#### [What you will do]
What you return must be the data below, word for word, without any images.

------------------------------

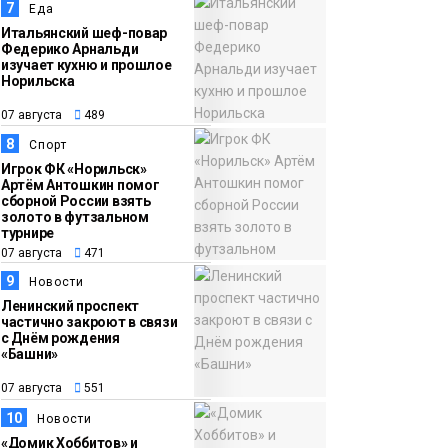
7
Еда
Итальянский шеф-повар
Федерико Арнальди
изучает кухню и прошлое
Норильска
07 августа
489
8
Спорт
Игрок ФК «Норильск»
Артём Антошкин помог
сборной России взять
золото в футзальном
турнире
07 августа
471
9
Новости
Ленинский проспект
частично закроют в связи
с Днём рождения
«Башни»
07 августа
551
10
Новости
«Домик Хоббитов» и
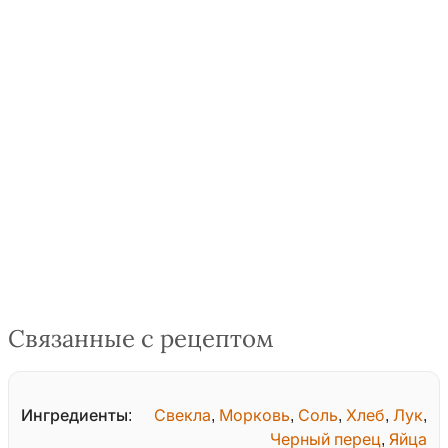
Связанные с рецептом
Ингредиенты:
Свекла
,
Морковь
,
Соль
,
Хлеб
,
Лук
,
Черный перец
,
Яйца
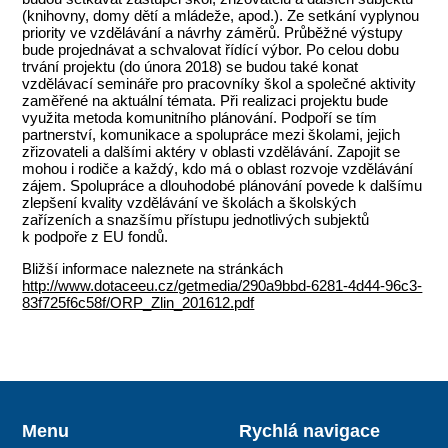
(knihovny, domy dětí a mládeže, apod.). Ze setkání vyplynou
priority ve vzdělávání a návrhy záměrů. Průběžné výstupy
bude projednávat a schvalovat řídící výbor. Po celou dobu
trvání projektu (do února 2018) se budou také konat
vzdělávací semináře pro pracovníky škol a společné aktivity
zaměřené na aktuální témata. Při realizaci projektu bude
využita metoda komunitního plánování. Podpoří se tím
partnerství, komunikace a spolupráce mezi školami, jejich
zřizovateli a dalšími aktéry v oblasti vzdělávání. Zapojit se
mohou i rodiče a každý, kdo má o oblast rozvoje vzdělávání
zájem. Spolupráce a dlouhodobé plánování povede k dalšímu
zlepšení kvality vzdělávání ve školách a školských
zařízeních a snazšímu přístupu jednotlivých subjektů
k podpoře z EU fondů.
Bližší informace naleznete na stránkách
http://www.dotaceeu.cz/getmedia/290a9bbd-6281-4d44-96c3-
83f725f6c58f/ORP_Zlin_201612.pdf
Menu
Rychlá navigace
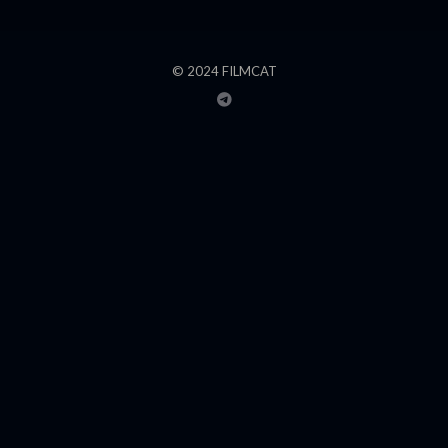
© 2024 FILMCAT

------------------------------

#### [Answer section]
7
Еда
Итальянский шеф-повар
Федерико Арнальди
изучает кухню и прошлое
Норильска
07 августа
489
8
Спорт
Игрок ФК «Норильск»
Артём Антошкин помог
сборной России взять
золото в футзальном
турнире
07 августа
471
9
Новости
Ленинский проспект
частично закроют в связи
с Днём рождения
«Башни»
07 августа
551
10
Новости
«Домик Хоббитов» и
Связанные с рецептом
Ингредиенты:
Свекла
,
Морковь
,
Соль
,
Хлеб
,
Лук
,
Черный перец
,
Яйца
(knihovny, domy dětí a mládeže, apod.). Ze setkání vyplynou
priority ve vzdělávání a návrhy záměrů. Průběžné výstupy
bude projednávat a schvalovat řídící výbor. Po celou dobu
trvání projektu (do února 2018) se budou také konat
vzdělávací semináře pro pracovníky škol a společné aktivity
zaměřené na aktuální témata. Při realizaci projektu bude
využita metoda komunitního plánování. Podpoří se tím
partnerství, komunikace a spolupráce mezi školami, jejich
zřizovateli a dalšími aktéry v oblasti vzdělávání. Zapojit se
mohou i rodiče a každý, kdo má o oblast rozvoje vzdělávání
zájem. Spolupráce a dlouhodobé plánování povede k dalšímu
zlepšení kvality vzdělávání ve školách a školských
zařízeních a snazšímu přístupu jednotlivých subjektů
k podpoře z EU fondů.
Bližší informace naleznete na stránkách
http://www.dotaceeu.cz/getmedia/290a9bbd-6281-4d44-96c3-
83f725f6c58f/ORP_Zlin_201612.pdf
Menu
Rychlá navigace
© 2024 FILMCAT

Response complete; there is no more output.